とにかくくどい、実にくどい映画。(理由は後述)

第二次大戦中、ナチのスーパー暗号「エニグマ」の解読に取り組んだ天才数学者、アラン・チューリングの物語。昔から暗号解読の話は好きなので、実は天才数学者の「秘密」も既に知った上での鑑賞となった。

さて、戦争モノの読み物としては面白いのに、なかなか映画にならないのが「爆弾処理」と「暗号解読」だと思う。設定の緻密さと敵との知恵比べがなかなか映像にはしにくいんだろうな。

この映画も残念ながら、エニグマのシステムそのものについては触れられず、なんとなく「すごいシステム」で片付けられているのが残念。

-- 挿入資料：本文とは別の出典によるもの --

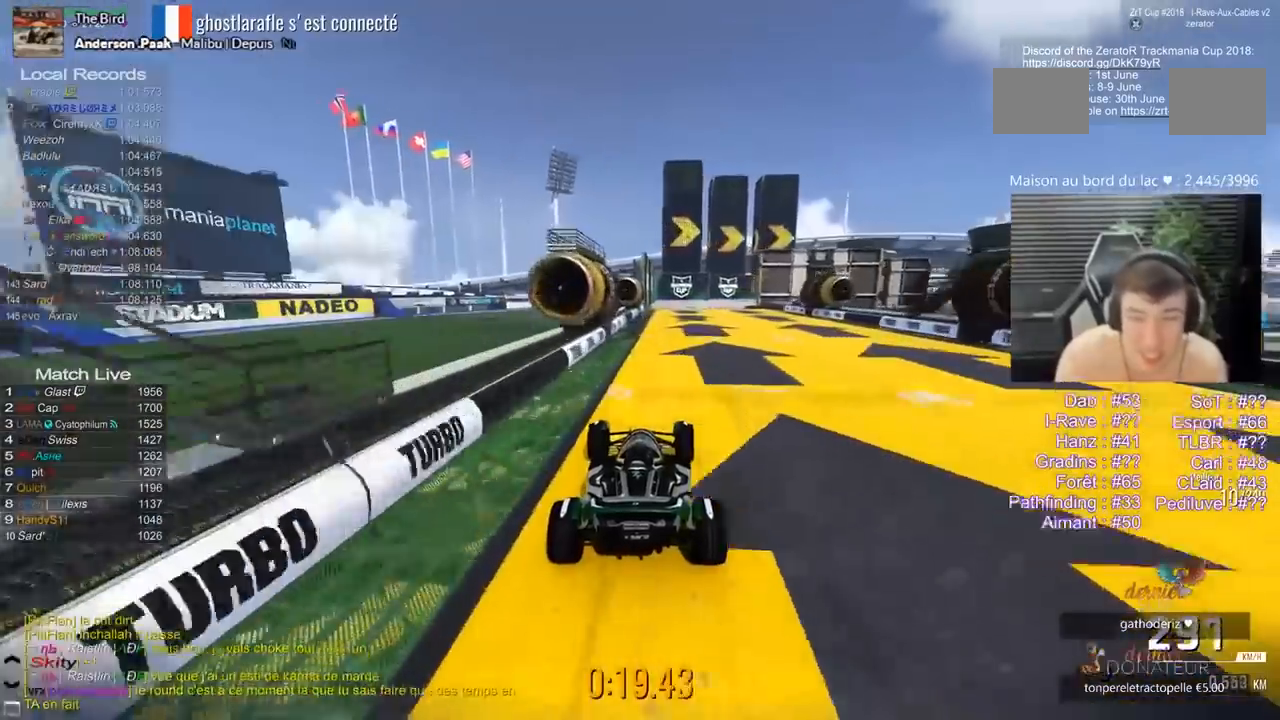
{"keys": ["3", "5"], "events": [[67, "3", "up"], [150, "3", "down"], [250, "3", "up"], [333, "3", "down"], [433, "3", "up"], [483, "3", "down"]]}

ストーリーはチューリングの少年時代、第二次大戦中、戦後と3つのパートに別れて展開し、そこで暗号解読と天才数学者の秘密とその謎解きを同時に語ろうとするのだが、ちょっとそこに無理があった。情報量の多い話を多面的に語ろうとするから、ひとつひとつのセリフが説明調でクドイ。特にラストの解説文など長過ぎる。

このくどさにカンバーバッチがあの顔とエキセントリックなキャラクターで拍車をかける。疲れるなあ・・・。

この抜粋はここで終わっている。